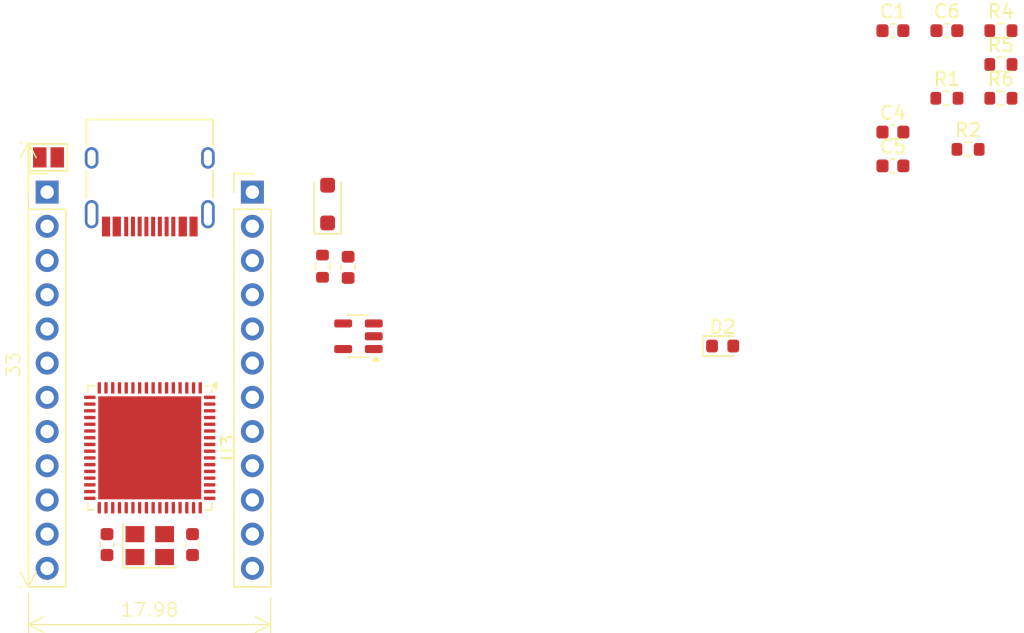
<source format=kicad_pcb>
(kicad_pcb
	(version 20241229)
	(generator "pcbnew")
	(generator_version "9.0")
	(general
		(thickness 1.6)
		(legacy_teardrops no)
	)
	(paper "A4")
	(layers
		(0 "F.Cu" signal)
		(2 "B.Cu" signal)
		(9 "F.Adhes" user "F.Adhesive")
		(11 "B.Adhes" user "B.Adhesive")
		(13 "F.Paste" user)
		(15 "B.Paste" user)
		(5 "F.SilkS" user "F.Silkscreen")
		(7 "B.SilkS" user "B.Silkscreen")
		(1 "F.Mask" user)
		(3 "B.Mask" user)
		(17 "Dwgs.User" user "User.Drawings")
		(19 "Cmts.User" user "User.Comments")
		(21 "Eco1.User" user "User.Eco1")
		(23 "Eco2.User" user "User.Eco2")
		(25 "Edge.Cuts" user)
		(27 "Margin" user)
		(31 "F.CrtYd" user "F.Courtyard")
		(29 "B.CrtYd" user "B.Courtyard")
		(35 "F.Fab" user)
		(33 "B.Fab" user)
		(39 "User.1" user)
		(41 "User.2" user)
		(43 "User.3" user)
		(45 "User.4" user)
	)
	(setup
		(pad_to_mask_clearance 0)
		(allow_soldermask_bridges_in_footprints no)
		(tenting front back)
		(pcbplotparams
			(layerselection 0x00000000_00000000_55555555_5755f5ff)
			(plot_on_all_layers_selection 0x00000000_00000000_00000000_00000000)
			(disableapertmacros no)
			(usegerberextensions no)
			(usegerberattributes yes)
			(usegerberadvancedattributes yes)
			(creategerberjobfile yes)
			(dashed_line_dash_ratio 12.000000)
			(dashed_line_gap_ratio 3.000000)
			(svgprecision 4)
			(plotframeref no)
			(mode 1)
			(useauxorigin no)
			(hpglpennumber 1)
			(hpglpenspeed 20)
			(hpglpendiameter 15.000000)
			(pdf_front_fp_property_popups yes)
			(pdf_back_fp_property_popups yes)
			(pdf_metadata yes)
			(pdf_single_document no)
			(dxfpolygonmode yes)
			(dxfimperialunits yes)
			(dxfusepcbnewfont yes)
			(psnegative no)
			(psa4output no)
			(plot_black_and_white yes)
			(sketchpadsonfab no)
			(plotpadnumbers no)
			(hidednponfab no)
			(sketchdnponfab yes)
			(crossoutdnponfab yes)
			(subtractmaskfromsilk no)
			(outputformat 1)
			(mirror no)
			(drillshape 1)
			(scaleselection 1)
			(outputdirectory "")
		)
	)
	(net 0 "")
	(net 1 "GND")
	(net 2 "VCC")
	(net 3 "/RAW")
	(net 4 "Net-(D1-A)")
	(net 5 "Net-(D2-A)")
	(net 6 "+5V")
	(net 7 "Net-(J1-CC1)")
	(net 8 "Net-(J1-D--PadA7)")
	(net 9 "Net-(J1-D+-PadA6)")
	(net 10 "unconnected-(J1-SHIELD-PadS1)")
	(net 11 "unconnected-(J1-SBU1-PadA8)")
	(net 12 "unconnected-(J1-SBU2-PadB8)")
	(net 13 "Net-(J1-CC2)")
	(net 14 "/B4")
	(net 15 "/B5")
	(net 16 "/D0")
	(net 17 "/D3")
	(net 18 "/D2")
	(net 19 "/E6")
	(net 20 "/D7")
	(net 21 "/D4")
	(net 22 "/D1")
	(net 23 "/C6")
	(net 24 "/F7")
	(net 25 "/F5")
	(net 26 "/F6")
	(net 27 "/B3")
	(net 28 "/RESET")
	(net 29 "/B1")
	(net 30 "/B6")
	(net 31 "/F4")
	(net 32 "/B2")
	(net 33 "/D+")
	(net 34 "/D-")
	(net 35 "unconnected-(U2-BP-Pad4)")
	(net 36 "unconnected-(J1-SHIELD-PadS1)_1")
	(net 37 "unconnected-(J1-SHIELD-PadS1)_2")
	(net 38 "Net-(U3-UCAP)")
	(net 39 "Net-(U3-XTAL1)")
	(net 40 "Net-(U3-XTAL2)")
	(net 41 "unconnected-(U3-AREF-Pad42)")
	(net 42 "unconnected-(U3-PF1-Pad40)")
	(net 43 "unconnected-(U3-PB0-Pad8)")
	(net 44 "unconnected-(U3-~{HWB}{slash}PE2-Pad33)")
	(net 45 "unconnected-(U3-PC7-Pad32)")
	(net 46 "unconnected-(U3-PB7-Pad12)")
	(net 47 "unconnected-(U3-PF0-Pad41)")
	(net 48 "unconnected-(J1-SHIELD-PadS1)_3")
	(net 49 "unconnected-(U3-PD6-Pad26)")
	(net 50 "unconnected-(U3-PD5-Pad22)")
	(footprint "Resistor_SMD:R_0603_1608Metric" (layer "F.Cu") (at 197.83 61.61))
	(footprint "Connector_PinHeader_2.54mm:PinHeader_1x12_P2.54mm_Vertical" (layer "F.Cu") (at 127 68.58))
	(footprint "Package_TO_SOT_SMD:SOT-23-5" (layer "F.Cu") (at 150.1195 79.2835 180))
	(footprint "Crystal:Crystal_SMD_3225-4Pin_3.2x2.5mm" (layer "F.Cu") (at 134.62 94.83))
	(footprint "Resistor_SMD:R_0603_1608Metric" (layer "F.Cu") (at 147.447 74.0785 -90))
	(footprint "Capacitor_SMD:C_0603_1608Metric" (layer "F.Cu") (at 193.82 56.59))
	(footprint "Resistor_SMD:R_0603_1608Metric" (layer "F.Cu") (at 193.82 61.61))
	(footprint "Connector_USB:USB_C_Receptacle_HRO_TYPE-C-31-M-12" (layer "F.Cu") (at 134.62 67.09 180))
	(footprint "Resistor_SMD:R_0603_1608Metric" (layer "F.Cu") (at 197.83 59.1))
	(footprint "Jumper:SolderJumper-2_P1.3mm_Open_Pad1.0x1.5mm" (layer "F.Cu") (at 127.1 66))
	(footprint "Capacitor_SMD:C_0603_1608Metric" (layer "F.Cu") (at 189.81 66.63))
	(footprint "Fuse:Fuse_0603_1608Metric" (layer "F.Cu") (at 149.352 74.168 -90))
	(footprint "Resistor_SMD:R_0603_1608Metric" (layer "F.Cu") (at 195.39 65.405))
	(footprint "Capacitor_SMD:C_0603_1608Metric" (layer "F.Cu") (at 131.445 94.755 -90))
	(footprint "Capacitor_SMD:C_0603_1608Metric" (layer "F.Cu") (at 137.795 94.755 90))
	(footprint "Resistor_SMD:R_0603_1608Metric" (layer "F.Cu") (at 197.83 56.59))
	(footprint "Package_DFN_QFN:QFN-64-1EP_9x9mm_P0.5mm_EP7.65x7.65mm" (layer "F.Cu") (at 134.62 87.57 -90))
	(footprint "Diode_SMD:D_SOD-123F" (layer "F.Cu") (at 147.828 69.469 90))
	(footprint "Connector_PinHeader_2.54mm:PinHeader_1x12_P2.54mm_Vertical" (layer "F.Cu") (at 142.24 68.58))
	(footprint "LED_SMD:LED_0603_1608Metric" (layer "F.Cu") (at 177.165 80.01))
	(footprint "Capacitor_SMD:C_0603_1608Metric" (layer "F.Cu") (at 189.81 56.59))
	(footprint "Capacitor_SMD:C_0603_1608Metric" (layer "F.Cu") (at 189.81 64.12))
	(dimension
		(type orthogonal)
		(layer "F.SilkS")
		(uuid "27ed4e7a-4607-49f3-b70c-d936fe9f544d")
		(pts
			(xy 125.62 97.9) (xy 143.6 98.2)
		)
		(height 2.8)
		(orientation 0)
		(format
			(prefix "")
			(suffix "")
			(units 3)
			(units_format 0)
			(precision 4)
			(suppress_zeroes yes)
		)
		(style
			(thickness 0.1)
			(arrow_length 1.27)
			(text_position_mode 0)
			(arrow_direction outward)
			(extension_height 0.58642)
			(extension_offset 0.5)
			(keep_text_aligned yes)
		)
		(gr_text "17.98"
			(at 134.61 99.6 0)
			(layer "F.SilkS")
			(uuid "27ed4e7a-4607-49f3-b70c-d936fe9f544d")
			(effects
				(font
					(size 1 1)
					(thickness 0.1)
				)
			)
		)
	)
	(dimension
		(type orthogonal)
		(layer "F.SilkS")
		(uuid "ec2a87cf-74e6-4f37-a2a7-3f612749165f")
		(pts
			(xy 125.62 97.9) (xy 125.62 64.9)
		)
		(height -0.02)
		(orientation 1)
		(format
			(prefix "")
			(suffix "")
			(units 3)
			(units_format 0)
			(precision 4)
			(suppress_zeroes yes)
		)
		(style
			(thickness 0.1)
			(arrow_length 1.27)
			(text_position_mode 0)
			(arrow_direction outward)
			(extension_height 0.58642)
			(extension_offset 0.5)
			(keep_text_aligned yes)
		)
		(gr_text "33"
			(at 124.5 81.4 90)
			(layer "F.SilkS")
			(uuid "ec2a87cf-74e6-4f37-a2a7-3f612749165f")
			(effects
				(font
					(size 1 1)
					(thickness 0.1)
				)
			)
		)
	)
	(embedded_fonts no)
)

</source>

==========

■ Job ■
Ending at the line with "(layerselection 0x00000000_00000000_55555555_5755f5ff)", reproduce exactly the lines that begin at the top of the data, and include no pictures.

■ Result of the exercise ■
<source format=kicad_pcb>
(kicad_pcb
	(version 20241229)
	(generator "pcbnew")
	(generator_version "9.0")
	(general
		(thickness 1.6)
		(legacy_teardrops no)
	)
	(paper "A4")
	(layers
		(0 "F.Cu" signal)
		(2 "B.Cu" signal)
		(9 "F.Adhes" user "F.Adhesive")
		(11 "B.Adhes" user "B.Adhesive")
		(13 "F.Paste" user)
		(15 "B.Paste" user)
		(5 "F.SilkS" user "F.Silkscreen")
		(7 "B.SilkS" user "B.Silkscreen")
		(1 "F.Mask" user)
		(3 "B.Mask" user)
		(17 "Dwgs.User" user "User.Drawings")
		(19 "Cmts.User" user "User.Comments")
		(21 "Eco1.User" user "User.Eco1")
		(23 "Eco2.User" user "User.Eco2")
		(25 "Edge.Cuts" user)
		(27 "Margin" user)
		(31 "F.CrtYd" user "F.Courtyard")
		(29 "B.CrtYd" user "B.Courtyard")
		(35 "F.Fab" user)
		(33 "B.Fab" user)
		(39 "User.1" user)
		(41 "User.2" user)
		(43 "User.3" user)
		(45 "User.4" user)
	)
	(setup
		(pad_to_mask_clearance 0)
		(allow_soldermask_bridges_in_footprints no)
		(tenting front back)
		(pcbplotparams
			(layerselection 0x00000000_00000000_55555555_5755f5ff)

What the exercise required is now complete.